Bagi pembeli mobil bekas yang mencari MPV keluarga, Chevrolet Spin diesel sering luput dari radar. Padahal, mobil ini punya kombinasi yang menarik: konsumsi bahan bakar irit, kabin lega, dan kenyamanan berkendara yang masih layak diperhitungkan.

Nilai jual Spin diesel justru muncul ketika mobil ini dipakai sebagai kendaraan harian keluarga. Di tengah popularitas Low MPV Jepang yang jauh lebih besar, model ini menawarkan pendekatan yang lebih fokus pada efisiensi dan rasa berkendara.

Mesin hemat untuk kebutuhan keluarga

Spin diesel dibekali mesin diesel 1.3 liter yang dikenal efisien. Konsumsi BBM-nya disebut mampu menyaingi mobil LCGC, bahkan dalam kondisi tertentu bisa lebih hemat.

Karakter itu tidak membuat tenaganya terasa lemah.

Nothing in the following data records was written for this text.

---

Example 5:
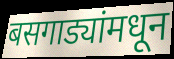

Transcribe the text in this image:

बसगाड्यांमधूनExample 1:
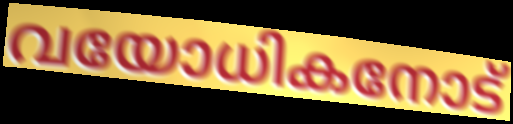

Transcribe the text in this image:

വയോധികനോട്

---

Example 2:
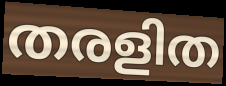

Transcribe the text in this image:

തരളിത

Torsi yang besar untuk ukuran MPV keluarga membantu mobil tetap terasa bertenaga saat membawa penumpang penuh.

Karena itu, Spin diesel cocok dipakai untuk rutinitas harian maupun perjalanan luar kota. Mesin ini lebih menonjolkan efisiensi dan daya tahan daripada sekadar performa sesaat.

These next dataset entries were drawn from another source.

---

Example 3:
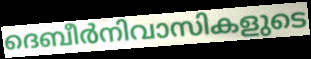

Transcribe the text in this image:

ദെബീർനിവാസികളുടെ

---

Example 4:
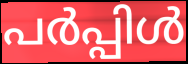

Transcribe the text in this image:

പർപ്പിൾ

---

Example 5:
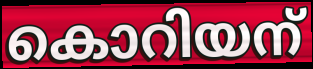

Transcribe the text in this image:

കൊറിയന്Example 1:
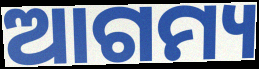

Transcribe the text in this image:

ଆଗମ୍ୟ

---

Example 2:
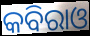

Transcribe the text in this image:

କବିରାଓ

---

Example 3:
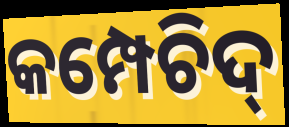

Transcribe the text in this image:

କମ୍ପେଚିଦ୍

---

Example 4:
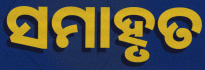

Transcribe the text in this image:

ସମାହୃତ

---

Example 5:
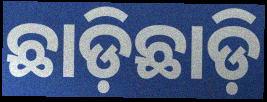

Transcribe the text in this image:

ଛାଡ଼ିଛାଡ଼ି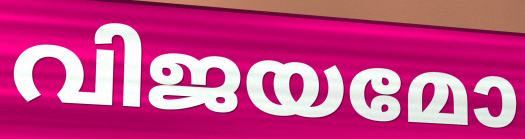
വിജയമോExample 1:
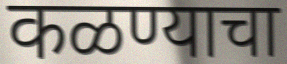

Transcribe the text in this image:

कळण्याचा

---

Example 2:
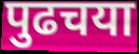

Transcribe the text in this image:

पुढचया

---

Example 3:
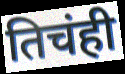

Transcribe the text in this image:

तिचंही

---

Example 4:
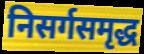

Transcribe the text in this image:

निसर्गसमृद्ध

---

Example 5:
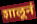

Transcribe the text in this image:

शालूनं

Kabin yang tetap relevan untuk keluarga

Dari sisi ruang, Chevrolet Spin masih menawarkan kabin yang cukup lega untuk tujuh penumpang. Tata letak interiornya memang dibuat untuk kebutuhan keluarga, meski baris ketiga lebih pas untuk perjalanan jarak pendek.

Salah satu bekal pentingnya ada pada double blower AC. Fitur ini membantu aliran udara menjangkau area belakang dengan lebih merata, sehingga kenyamanan penumpang tetap terjaga.

Kabin Spin juga tergolong fungsional untuk pemakaian harian. Beberapa ruang penyimpanan tersedia di berbagai titik, mulai dari cup holder hingga kompartemen kecil di interior.

Kenyamanan jadi pembeda utama

Selain irit, Spin diesel juga dikenal punya karakter berkendara yang nyaman. Suspensinya dibuat empuk, tetapi tetap stabil, sehingga mobil ini terasa enak dipakai di berbagai kondisi jalan.

Handling-nya juga dinilai cukup baik untuk ukuran MPV. Bahkan, tingkat kestabilannya disebut lebih unggul dibanding beberapa rival Jepang di kelas yang sama.

Posisi duduk pengemudi tergolong ergonomis untuk penggunaan sehari-hari. Hanya saja, pada varian tertentu belum ada pengaturan tinggi jok, sehingga penyesuaian posisi duduk tidak selalu ideal untuk semua pengemudi.

Riwayat singkat yang membuatnya underrated

Chevrolet Spin pertama kali hadir di Indonesia pada 2013 dan sempat dirakit lokal di Bekasi. Mobil ini dikembangkan General Motors untuk pasar global, termasuk Asia Tenggara.

Di Indonesia, Spin ditawarkan dengan mesin bensin 1.5 liter dan diesel 1.3 liter. Varian diesel kemudian menjadi yang paling menarik karena efisiensi bahan bakarnya dinilai lebih baik dibanding sejumlah kompetitor pada masanya.

Produksi Spin berhenti pada 2015 setelah Chevrolet mengakhiri operasinya di Indonesia. Masa edar yang singkat itu membuat namanya tidak sepopuler MPV Jepang, meski kemampuannya tidak bisa dibilang rendah.

Hal yang perlu dipertimbangkan sebelum membeli

Di pasar mobil bekas, Spin diesel tetap punya daya tarik, tetapi ada catatan yang perlu diperhatikan. Ketersediaan suku cadang tidak sebanyak mobil Jepang, sehingga calon pembeli perlu menimbang sisi perawatannya.

Sistem AC pada beberapa unit juga dikenal membutuhkan perhatian ekstra. Dalam sejumlah kasus, komponen AC perlu diganti dalam jangka waktu tertentu.

Absennya jaringan resmi Chevrolet di Indonesia ikut memengaruhi kepercayaan pasar. Kondisi ini biasanya lebih terasa bagi pembeli yang mengutamakan kemudahan servis dan dukungan purnajual.

Meski begitu, Spin diesel masih layak masuk daftar pertimbangan. Kombinasi kenyamanan, efisiensi bahan bakar, dan harga yang relatif terjangkau membuat mobil ini tetap punya value yang sulit diabaikan.